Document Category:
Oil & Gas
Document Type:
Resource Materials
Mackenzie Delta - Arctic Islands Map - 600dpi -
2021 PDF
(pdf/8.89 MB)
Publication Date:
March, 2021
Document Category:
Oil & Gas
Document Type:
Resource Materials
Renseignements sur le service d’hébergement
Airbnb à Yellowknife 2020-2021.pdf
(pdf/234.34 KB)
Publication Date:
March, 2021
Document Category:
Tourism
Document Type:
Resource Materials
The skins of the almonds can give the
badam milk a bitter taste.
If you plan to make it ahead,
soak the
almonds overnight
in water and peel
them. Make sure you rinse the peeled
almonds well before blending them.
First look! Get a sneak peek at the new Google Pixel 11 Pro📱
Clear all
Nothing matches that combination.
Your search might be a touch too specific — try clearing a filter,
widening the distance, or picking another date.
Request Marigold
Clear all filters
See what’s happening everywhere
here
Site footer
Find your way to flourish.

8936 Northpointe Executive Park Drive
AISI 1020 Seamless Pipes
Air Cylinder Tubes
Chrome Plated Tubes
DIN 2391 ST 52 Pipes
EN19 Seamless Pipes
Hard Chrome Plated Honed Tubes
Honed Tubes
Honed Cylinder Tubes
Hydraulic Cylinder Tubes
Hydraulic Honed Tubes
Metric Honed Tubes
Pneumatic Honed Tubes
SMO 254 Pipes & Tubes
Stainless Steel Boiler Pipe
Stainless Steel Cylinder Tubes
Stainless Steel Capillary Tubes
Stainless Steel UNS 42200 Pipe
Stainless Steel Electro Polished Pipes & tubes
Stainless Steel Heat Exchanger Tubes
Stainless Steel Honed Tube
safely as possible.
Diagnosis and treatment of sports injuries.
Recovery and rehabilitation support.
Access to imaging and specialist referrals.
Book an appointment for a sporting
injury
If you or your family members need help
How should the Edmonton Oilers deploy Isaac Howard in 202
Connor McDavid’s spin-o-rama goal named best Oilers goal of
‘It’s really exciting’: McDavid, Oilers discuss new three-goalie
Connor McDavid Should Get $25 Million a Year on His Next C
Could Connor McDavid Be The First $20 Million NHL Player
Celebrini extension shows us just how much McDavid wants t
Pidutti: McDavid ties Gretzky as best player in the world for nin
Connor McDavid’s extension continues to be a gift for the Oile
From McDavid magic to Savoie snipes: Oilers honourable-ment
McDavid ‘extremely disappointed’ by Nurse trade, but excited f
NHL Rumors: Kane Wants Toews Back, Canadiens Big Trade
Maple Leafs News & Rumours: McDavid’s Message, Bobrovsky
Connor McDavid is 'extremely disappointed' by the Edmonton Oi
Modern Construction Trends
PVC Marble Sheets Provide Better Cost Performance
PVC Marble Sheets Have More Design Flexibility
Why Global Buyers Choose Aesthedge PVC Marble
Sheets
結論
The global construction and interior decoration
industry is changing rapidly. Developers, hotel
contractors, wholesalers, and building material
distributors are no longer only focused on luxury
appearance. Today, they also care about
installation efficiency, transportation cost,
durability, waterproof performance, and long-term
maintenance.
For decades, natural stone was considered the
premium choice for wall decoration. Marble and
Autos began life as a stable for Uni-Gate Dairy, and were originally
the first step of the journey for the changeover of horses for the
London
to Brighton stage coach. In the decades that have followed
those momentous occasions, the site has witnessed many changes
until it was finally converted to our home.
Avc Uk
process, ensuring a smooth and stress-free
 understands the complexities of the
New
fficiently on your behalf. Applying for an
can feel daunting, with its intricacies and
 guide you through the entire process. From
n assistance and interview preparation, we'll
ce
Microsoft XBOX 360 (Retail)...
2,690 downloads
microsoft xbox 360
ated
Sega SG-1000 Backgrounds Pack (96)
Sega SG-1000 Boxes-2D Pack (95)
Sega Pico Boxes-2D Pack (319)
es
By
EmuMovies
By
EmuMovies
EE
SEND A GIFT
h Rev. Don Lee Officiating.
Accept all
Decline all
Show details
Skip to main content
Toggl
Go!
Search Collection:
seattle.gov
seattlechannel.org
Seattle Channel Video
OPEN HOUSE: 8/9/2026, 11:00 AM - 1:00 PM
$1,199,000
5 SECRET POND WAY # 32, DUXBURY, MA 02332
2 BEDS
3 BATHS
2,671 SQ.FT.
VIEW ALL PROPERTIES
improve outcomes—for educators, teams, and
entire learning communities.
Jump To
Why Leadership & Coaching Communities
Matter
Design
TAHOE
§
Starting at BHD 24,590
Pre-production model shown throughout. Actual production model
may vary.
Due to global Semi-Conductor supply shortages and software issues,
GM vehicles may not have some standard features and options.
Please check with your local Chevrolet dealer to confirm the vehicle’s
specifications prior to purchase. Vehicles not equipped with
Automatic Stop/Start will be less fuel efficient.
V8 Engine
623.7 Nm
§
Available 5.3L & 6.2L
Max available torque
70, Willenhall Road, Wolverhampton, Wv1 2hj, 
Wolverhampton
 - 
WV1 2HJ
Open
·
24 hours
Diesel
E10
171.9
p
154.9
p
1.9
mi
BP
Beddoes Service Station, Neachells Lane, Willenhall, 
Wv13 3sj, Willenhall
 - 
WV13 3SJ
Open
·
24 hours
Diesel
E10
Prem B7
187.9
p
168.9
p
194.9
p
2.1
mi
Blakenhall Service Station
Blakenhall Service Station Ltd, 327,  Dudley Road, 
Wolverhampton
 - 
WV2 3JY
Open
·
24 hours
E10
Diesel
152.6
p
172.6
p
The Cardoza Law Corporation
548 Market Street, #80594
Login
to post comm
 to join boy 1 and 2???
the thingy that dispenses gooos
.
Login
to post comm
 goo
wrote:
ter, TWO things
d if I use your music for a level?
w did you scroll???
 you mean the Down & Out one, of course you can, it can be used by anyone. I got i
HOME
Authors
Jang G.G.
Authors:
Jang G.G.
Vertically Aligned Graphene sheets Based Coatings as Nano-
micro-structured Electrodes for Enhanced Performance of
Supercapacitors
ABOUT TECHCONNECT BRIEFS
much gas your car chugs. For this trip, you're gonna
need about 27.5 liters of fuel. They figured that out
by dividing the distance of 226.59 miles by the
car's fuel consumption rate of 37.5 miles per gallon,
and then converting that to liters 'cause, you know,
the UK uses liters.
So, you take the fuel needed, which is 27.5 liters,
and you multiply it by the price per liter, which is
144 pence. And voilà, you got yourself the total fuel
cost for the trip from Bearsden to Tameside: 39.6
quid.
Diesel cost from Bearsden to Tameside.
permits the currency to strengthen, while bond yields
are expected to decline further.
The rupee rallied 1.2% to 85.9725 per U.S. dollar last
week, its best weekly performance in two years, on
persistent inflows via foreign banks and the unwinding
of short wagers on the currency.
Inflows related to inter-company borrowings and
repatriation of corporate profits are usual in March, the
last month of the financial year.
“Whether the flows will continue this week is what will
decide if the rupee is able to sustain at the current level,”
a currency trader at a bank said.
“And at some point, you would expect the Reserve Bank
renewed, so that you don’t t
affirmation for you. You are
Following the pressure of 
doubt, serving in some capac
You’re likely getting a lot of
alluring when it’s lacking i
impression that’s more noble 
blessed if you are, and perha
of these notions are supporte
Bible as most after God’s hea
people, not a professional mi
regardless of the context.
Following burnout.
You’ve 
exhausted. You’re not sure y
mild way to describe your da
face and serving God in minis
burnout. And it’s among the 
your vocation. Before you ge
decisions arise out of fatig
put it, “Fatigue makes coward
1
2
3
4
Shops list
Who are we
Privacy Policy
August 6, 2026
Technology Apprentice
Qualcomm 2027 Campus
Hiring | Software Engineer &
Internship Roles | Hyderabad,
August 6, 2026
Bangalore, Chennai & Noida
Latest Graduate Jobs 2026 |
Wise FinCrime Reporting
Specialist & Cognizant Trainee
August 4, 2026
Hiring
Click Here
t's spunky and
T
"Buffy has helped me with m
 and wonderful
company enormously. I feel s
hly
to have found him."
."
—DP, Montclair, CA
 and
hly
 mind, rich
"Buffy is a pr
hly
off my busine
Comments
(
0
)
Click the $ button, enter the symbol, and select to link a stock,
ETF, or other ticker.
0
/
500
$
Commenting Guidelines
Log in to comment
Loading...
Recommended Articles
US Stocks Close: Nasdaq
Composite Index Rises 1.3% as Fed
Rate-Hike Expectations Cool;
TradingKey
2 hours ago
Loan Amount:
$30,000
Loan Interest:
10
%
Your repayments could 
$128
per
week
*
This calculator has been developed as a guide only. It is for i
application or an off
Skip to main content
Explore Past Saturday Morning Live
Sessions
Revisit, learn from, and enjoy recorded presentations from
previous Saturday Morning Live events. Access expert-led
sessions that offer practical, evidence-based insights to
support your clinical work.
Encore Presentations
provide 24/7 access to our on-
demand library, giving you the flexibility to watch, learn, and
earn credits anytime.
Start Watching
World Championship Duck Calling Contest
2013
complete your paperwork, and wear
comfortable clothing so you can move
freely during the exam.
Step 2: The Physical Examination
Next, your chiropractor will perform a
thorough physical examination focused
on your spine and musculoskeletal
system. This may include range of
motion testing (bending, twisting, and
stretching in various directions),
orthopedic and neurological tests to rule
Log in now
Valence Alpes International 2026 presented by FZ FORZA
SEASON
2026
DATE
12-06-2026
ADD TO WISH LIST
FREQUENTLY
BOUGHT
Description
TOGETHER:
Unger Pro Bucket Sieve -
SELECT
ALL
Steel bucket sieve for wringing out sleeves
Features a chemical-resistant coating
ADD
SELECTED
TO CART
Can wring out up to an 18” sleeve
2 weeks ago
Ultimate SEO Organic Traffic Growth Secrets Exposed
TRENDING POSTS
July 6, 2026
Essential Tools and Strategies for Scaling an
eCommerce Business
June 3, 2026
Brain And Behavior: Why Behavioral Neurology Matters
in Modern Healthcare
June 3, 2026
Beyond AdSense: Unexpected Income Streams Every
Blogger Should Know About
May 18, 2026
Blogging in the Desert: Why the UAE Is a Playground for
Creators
--------------------------------
Written task: Lines from the first one above through the line containing "AISI 1020 Seamless Pipes" are to be retyped exactly, both included, and nothing more.

Exercise response:
Document Category:
Oil & Gas
Document Type:
Resource Materials
Mackenzie Delta - Arctic Islands Map - 600dpi -
2021 PDF
(pdf/8.89 MB)
Publication Date:
March, 2021
Document Category:
Oil & Gas
Document Type:
Resource Materials
Renseignements sur le service d’hébergement
Airbnb à Yellowknife 2020-2021.pdf
(pdf/234.34 KB)
Publication Date:
March, 2021
Document Category:
Tourism
Document Type:
Resource Materials
The skins of the almonds can give the
badam milk a bitter taste.
If you plan to make it ahead,
soak the
almonds overnight
in water and peel
them. Make sure you rinse the peeled
almonds well before blending them.
First look! Get a sneak peek at the new Google Pixel 11 Pro📱
Clear all
Nothing matches that combination.
Your search might be a touch too specific — try clearing a filter,
widening the distance, or picking another date.
Request Marigold
Clear all filters
See what’s happening everywhere
here
Site footer
Find your way to flourish.

8936 Northpointe Executive Park Drive
AISI 1020 Seamless Pipes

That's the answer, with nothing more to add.